(Items from a dataset)
⟨

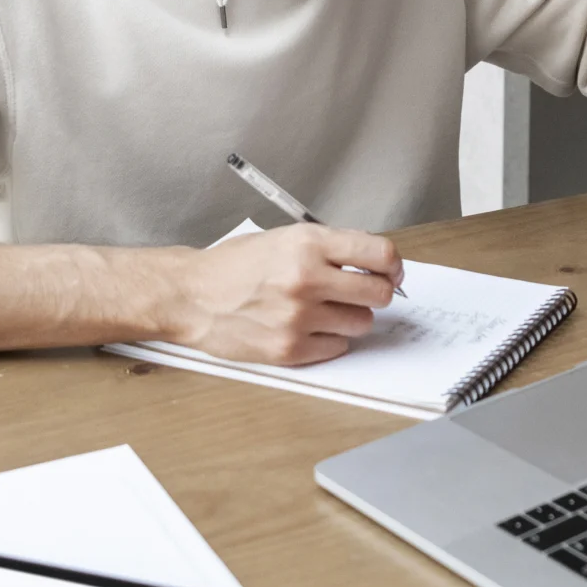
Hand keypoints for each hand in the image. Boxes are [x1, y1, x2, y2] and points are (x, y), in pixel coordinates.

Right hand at [171, 224, 399, 365]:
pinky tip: (308, 327)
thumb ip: (329, 248)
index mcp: (307, 244)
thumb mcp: (284, 238)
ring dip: (351, 317)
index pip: (379, 253)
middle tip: (360, 292)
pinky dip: (329, 339)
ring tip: (325, 310)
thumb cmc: (234, 266)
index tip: (392, 272)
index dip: (393, 265)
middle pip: (378, 292)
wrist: (192, 296)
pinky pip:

⟩

PROBLEM TO SOLVE:
Every entry above should be given again exactly, with no images included.

PROBLEM SOLUTION:
Hand keypoints for each hand in the image. Boxes are [x1, y1, x2, y2] and points are (x, y), in pixel coordinates.

Right hand at [171, 224, 399, 365]:
pinky tip: (308, 327)
thumb ip: (329, 248)
index mcp: (307, 244)
thumb mcp: (284, 238)
ring dip: (351, 317)
index pip: (379, 253)
middle tip: (360, 292)
pinky dip: (329, 339)
ring tip: (325, 310)
thumb cmc: (234, 266)
index tip: (392, 272)
index dip: (393, 265)
middle pip: (378, 292)
wrist: (192, 296)
pinky pip:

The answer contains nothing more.